Cet été le ministère a fait des modifications dans les programmes des cycles 2, 3, et 4 afin de les « verdir ». Si nous saluons cette initiative, il nous paraît important de souligner les manques de celle-ci face à l’ampleur des crises écologiques auxquelles l’ensemble de la planète se trouve aujourd’hui confrontée.
Les conséquences du réchauffement climatique sont visibles depuis plusieurs années déjà. Elles vont s’aggraver rapidement, et les mesures prises dans le monde pour lutter contre cette aggravation prévue sont indigentes, y compris en France. La chute drastique de la biodiversité en cours est telle que nombre de scientifiques parlent de 6eme extinction massive. Les pollutions chimiques et plastiques sont planétaires et pour certaines semblent irréversibles à court terme. A tout cela s’ajoute de fortes tensions sur un grand nombre de ressources vitales, et sur les ressources (minerais et métaux) qui sont à la base des technologies dites « vertes ».

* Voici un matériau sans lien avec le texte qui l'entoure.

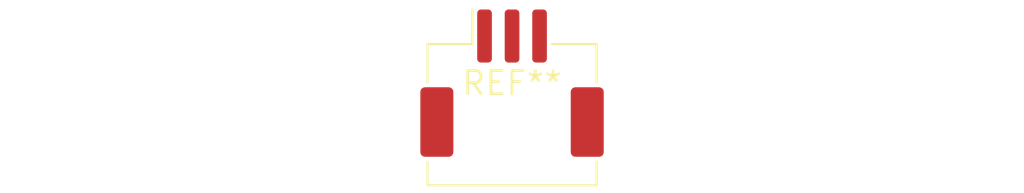
<source format=kicad_pcb>
(kicad_pcb (version 20240108) (generator pcbnew)

  (general
    (thickness 1.6)
  )

  (paper "A4")
  (layers
    (0 "F.Cu" signal)
    (31 "B.Cu" signal)
    (32 "B.Adhes" user "B.Adhesive")
    (33 "F.Adhes" user "F.Adhesive")
    (34 "B.Paste" user)
    (35 "F.Paste" user)
    (36 "B.SilkS" user "B.Silkscreen")
    (37 "F.SilkS" user "F.Silkscreen")
    (38 "B.Mask" user)
    (39 "F.Mask" user)
    (40 "Dwgs.User" user "User.Drawings")
    (41 "Cmts.User" user "User.Comments")
    (42 "Eco1.User" user "User.Eco1")
    (43 "Eco2.User" user "User.Eco2")
    (44 "Edge.Cuts" user)
    (45 "Margin" user)
    (46 "B.CrtYd" user "B.Courtyard")
    (47 "F.CrtYd" user "F.Courtyard")
    (48 "B.Fab" user)
    (49 "F.Fab" user)
    (50 "User.1" user)
    (51 "User.2" user)
    (52 "User.3" user)
    (53 "User.4" user)
    (54 "User.5" user)
    (55 "User.6" user)
    (56 "User.7" user)
    (57 "User.8" user)
    (58 "User.9" user)
  )

  (setup
    (pad_to_mask_clearance 0)
    (pcbplotparams
      (layerselection 0x00010fc_ffffffff)
      (plot_on_all_layers_selection 0x0000000_00000000)
      (disableapertmacros false)
      (usegerberextensions false)
      (usegerberattributes false)
      (usegerberadvancedattributes false)
      (creategerberjobfile false)
      (dashed_line_dash_ratio 12.000000)
      (dashed_line_gap_ratio 3.000000)
      (svgprecision 4)
      (plotframeref false)
      (viasonmask false)
      (mode 1)
      (useauxorigin false)
      (hpglpennumber 1)
      (hpglpenspeed 20)
      (hpglpendiameter 15.000000)
      (dxfpolygonmode false)
      (dxfimperialunits false)
      (dxfusepcbnewfont false)
      (psnegative false)
      (psa4output false)
      (plotreference false)
      (plotvalue false)
      (plotinvisibletext false)
      (sketchpadsonfab false)
      (subtractmaskfromsilk false)
      (outputformat 1)
      (mirror false)
      (drillshape 1)
      (scaleselection 1)
      (outputdirectory "")
    )
  )

  (net 0 "")

  (footprint "JST_ZE_SM03B-ZESS-TB_1x03-1MP_P1.50mm_Horizontal" (layer "F.Cu") (at 0 0))

)

</source>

c’est bien une vision politique de l’écologie qui est proposée
Les modifications des programmes scolaires permettront d’aborder nombre de ces enjeux, à différents niveaux, et dans différents champs disciplinaires. Elles pourront permettre aux élèves de comprendre l’ampleur du phénomène ainsi que certains mécanismes scientifiques. Mais elles ne permettent toujours pas de saisir la globalité du problème que nous avons à résoudre de manière urgente, et avec lequel les générations futures devront vivre. L’angle du développement durable reste central, et les comportements individuels sont encore présentés comme responsables du changement. C’est bien une vision politique de l’écologie qui est proposée : une vision productiviste, économiquement conservatrice. La même vision que celle portée par l’OCDE, et par une grande partie de la classe politique d’hier et d’aujourd’hui.

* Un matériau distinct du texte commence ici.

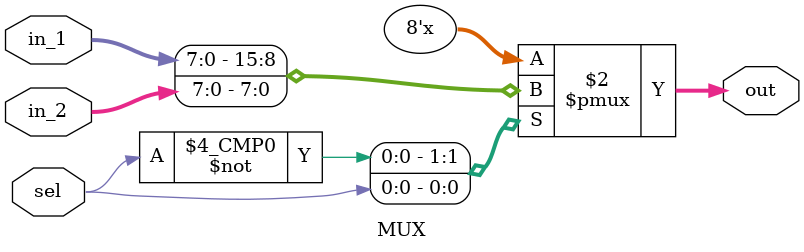
<source format=v>
module MUX #(parameter WIDTH = 8)
    (input [WIDTH-1:0] in_1,
    input [WIDTH-1:0] in_2,
    input sel,
    output reg [WIDTH-1:0] out);

    always @(*) begin

        case (sel)
            1'b0: out = in_1;
            1'b1: out = in_2;
            default: out = {WIDTH{1'bx}};
        endcase

    end

endmodule


</source>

Il est pourtant clair, et documenté, qu’une infime partie de la population mondiale est majoritairement responsable de la situationvoir par exemple : 1, 2. Et il est tout aussi clair que ce ne sont pas ces responsables qui en subiront les conséquences.
il est nécessaire d’expliquer quels sont les équilibres en place, et quels leviers existent pour les modifier
Cette infime minorité influence les politiques nationales et internationales et dirige l’économie, et ce n’est jamais dans le sens de l’écologie. Leurs beaux discours sans effets et leurs engagements que personne ne respecte ne sont pas des exemples pour la jeunesse. Plutôt que de mentir aux élèves en leur disant que les accords internationaux, les objectifs de développement durable de l’OCDE, et les engagement du capitalisme « vert » sont des solutions au problème, il serait plus utile de leur donner les moyens de comprendre les mécanismes institutionnels qui sous-tendent ces politiques, afin qu’ils et elles puissent pleinement prendre leur place de citoyen·ne éclairé·e. Pour cela, il est nécessaire d’expliquer quels sont les équilibres économiques et politiques en place, et quels leviers existent pour les modifier. Il est aussi indispensable de dire clairement qui est responsable de la situation, et qui va en payer le prix si rien ne change.
Enfin, si le ministère tient à verdir l’Éducation nationale, il pourrait commencer par faire appliquer à grande échelle des principes simples : systématiser le tri, végétaliser les cours et les bâtiments, avoir un usage raisonné et économe du numérique, développer le bio et le végétarien dans les cantines... A défaut de changer la société, cela permettra au moins de dire aux élèves qu’on ne se moque pas d’eux et d’elles lorsqu’on vante les mérites du développement durable, et cela contribuera à lutter contre le réchauffement climatique et ses effets.